腸内細菌・ブドウ糖非発酵菌の分類 : 大きく3種類にわけて考える

◯尿路・腹部の市中感染症を起こす、一般に感受性のよい腸内細菌

                   (大腸菌、クレブシエラ)

◯時に院内感染や複雑性感染で見る、多少自然耐性傾向のある腸内細菌

          (エンテロバクター、シトロバクター、セラチア)

◯日和見感染や院内感染を起こす、耐性傾向が強い非発酵菌

                                   (緑膿菌、アシネトバクター)


臨床的に有用なセフェム系の分類

○狭域セフェム系薬:セファゾリン

◯βラクタマーゼに強い狭域セフェム系薬:セフメタゾール、フロモキセフ

◯広域セフェム系薬:セフトリアキソン

◯緑膿菌を含むグラム陰性菌用のセフェム系薬:セフタジジム

◯抗緑膿菌作用をもつ広域セフェム系薬:セフェピム


セフェム系の世代呼称との対比

○狭域セフェム系薬:セファゾリン               第1世代

◯βラクタマーゼに強い狭域セフェム系薬:セフメタゾール  第2世代

◯広域セフェム系薬:セフトリアキソン 第3世代(抗緑膿菌作用なし)

◯緑膿菌を含む陰性菌用のセフェム系薬:セフタジジム 

                   第3世代(抗緑膿菌作用あり)

◯抗緑膿菌作用をもつ広域セフェム系薬:セフェピム       第4世代


セフェム系の使い分けのコツは、腸内細菌・非発酵菌の理解である。

◯グラム陽性球菌に対するスペクトラムは変わらない。

◯ただし3世代はグラム陽性菌に弱い

(例外:セフトリアキソンは連鎖球菌・肺炎球菌に強い。)


おおまかに使いわけを考える。

◯セファゾリン:大腸菌、クレブシエラ用の治療薬。

◯セフメタゾール:同上だが、ESBL産生菌にも効く。

◯セフトリアキソン:そのほかの腸内細菌までカバーが広がった。

◯セフタジジム:緑膿菌までカバーが広がった(が、陽性菌には無効)

◯セフェピム:陰性菌は緑膿菌まで効くが、陽性菌にも効く。


おまけ 

◯腸球菌・リステリアはペニシリン効くのに、セフェム系は無効。

◯ESBL産生菌は殆どのセフェム系無効。



2.フルオロキノロンとアミノグリコシド


フルオロキノロンとアミノグリコシドは、いずれもグラム陰性菌を幅広くカバーする。


薬物動態/薬力学の観点からアミノグリコシドは注意が必要

 (組織移行が不良、膿瘍には無効)

抗菌薬適正使用の観点から、腸内細菌に対する治療はセフェム系を優先して使う。(まずは、抗緑膿菌作用のない薬剤からチョイス)

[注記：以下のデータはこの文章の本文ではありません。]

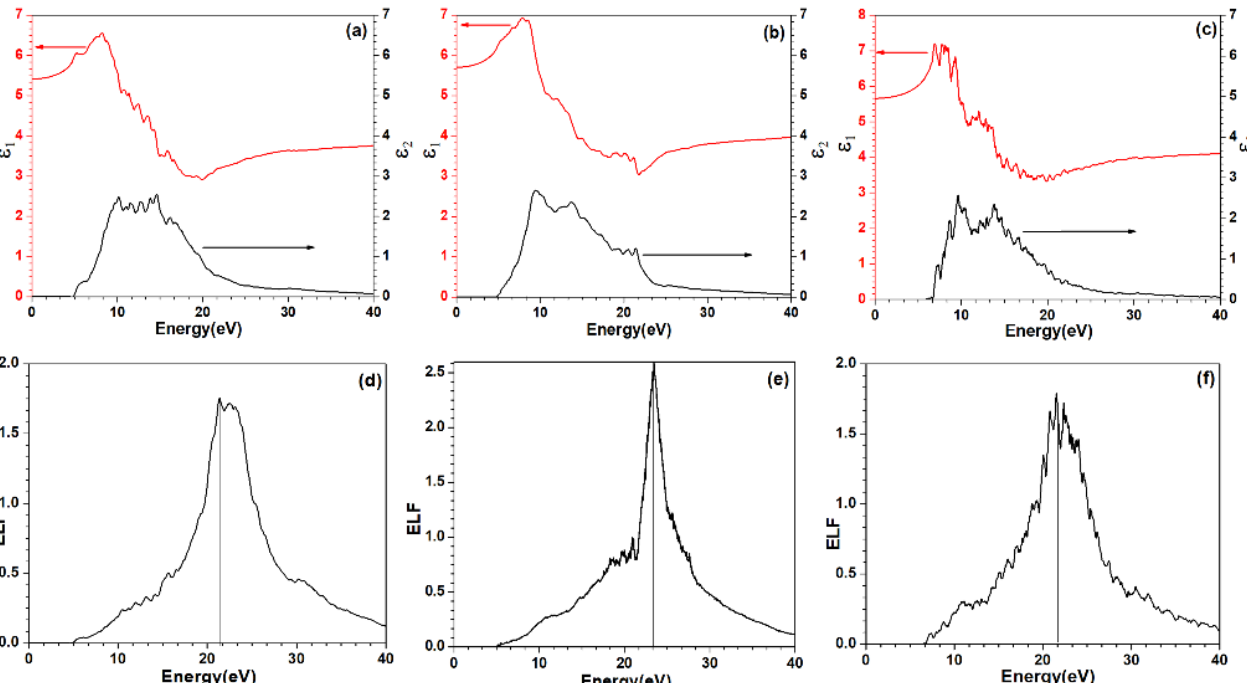
Figure 6. Optical dielectric function for the crystals from ( a ) kaolinite, ( b ) muscovite, and ( c ) montmorillonite. The black curve is for the real part ( ε 1 ); the red curve is for the imaginary part ( ε 2 ). ( d – f ) show the energy-loss function for kaolinite, muscovite, and montmorillonite, respectively.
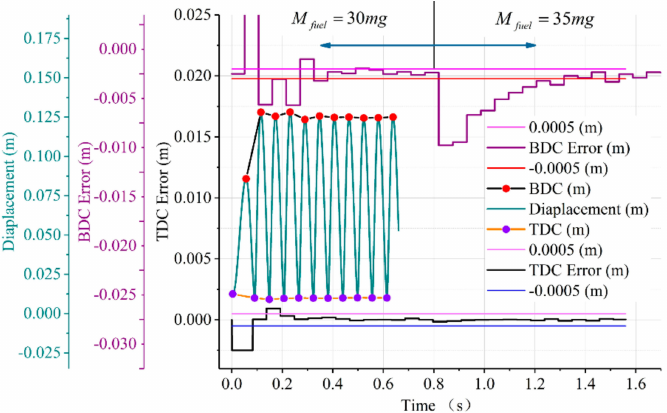
Figure 13. Dead center errors of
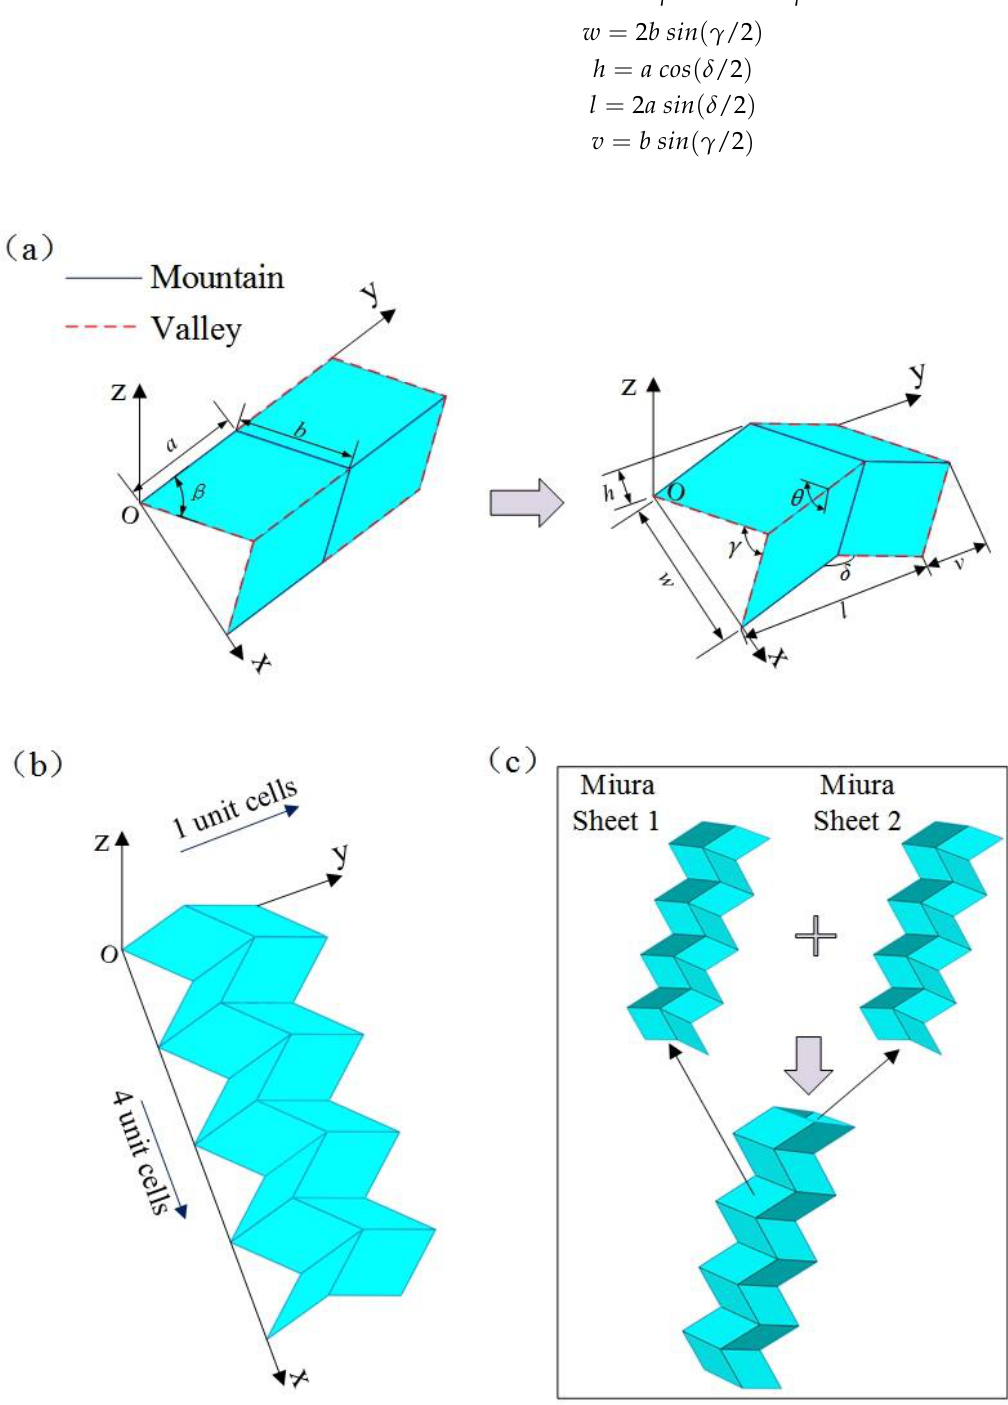
Figure 1. Construction of a Miura tube model: ( a ) geometric model of Miura sheet unit, ( b ) geometric model of a Miura sheet (consisting of four Miura sheet units), and ( c ) geometrical model of a Miura tube (consisting of two identical Miura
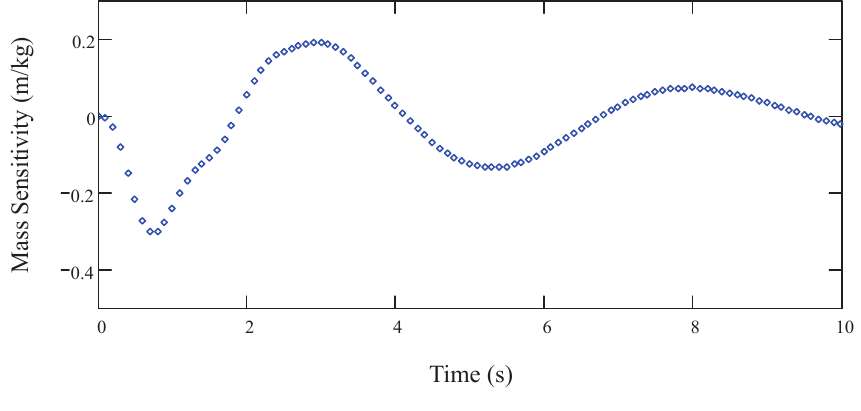
Fig. 4. Model sensitivity to mass perturbation.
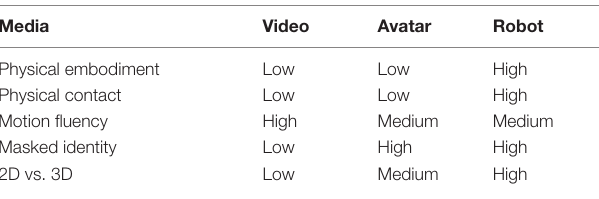
TaBle 1 | a review of features across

いずれもグラム陰性菌に幅広く良好な抗菌力を示すため、グラム陰性菌治療の際には選択肢として念頭におく。

ただし耐性菌も少なくないので、感受性検査は必ずチェックする。


3. 緑膿菌に効く薬を覚える


緑膿菌に効くβラクタム系薬剤

◯緑膿菌に効くペニシリン系薬:ピペラシリン

◯緑膿菌に効くセフェム系薬:セフタジジム、セフェピム

◯カルバペネム系薬:メロペネム


緑膿菌に効くβラクタム系以外の薬剤

◯フルオロキノロン薬:シプロフロキサシン

◯アミノグリコシド薬:ゲンタマイシン、アミカシン、トブラシン



4.緑膿菌に効く薬を使うときにはよく考える

〜抗菌薬適正使用の観点から〜


「緑膿菌に効く薬は、緑膿菌のいない感染症に使うときには、よく考える」

それだけで抗菌薬適正使用に大いに貢献できる。


ということは、大腸菌とクレブシエラに対しては狭域セフェム、それ以外の腸内細菌には広域セフェム(抗緑膿菌作用なし)をまずは考えることになる。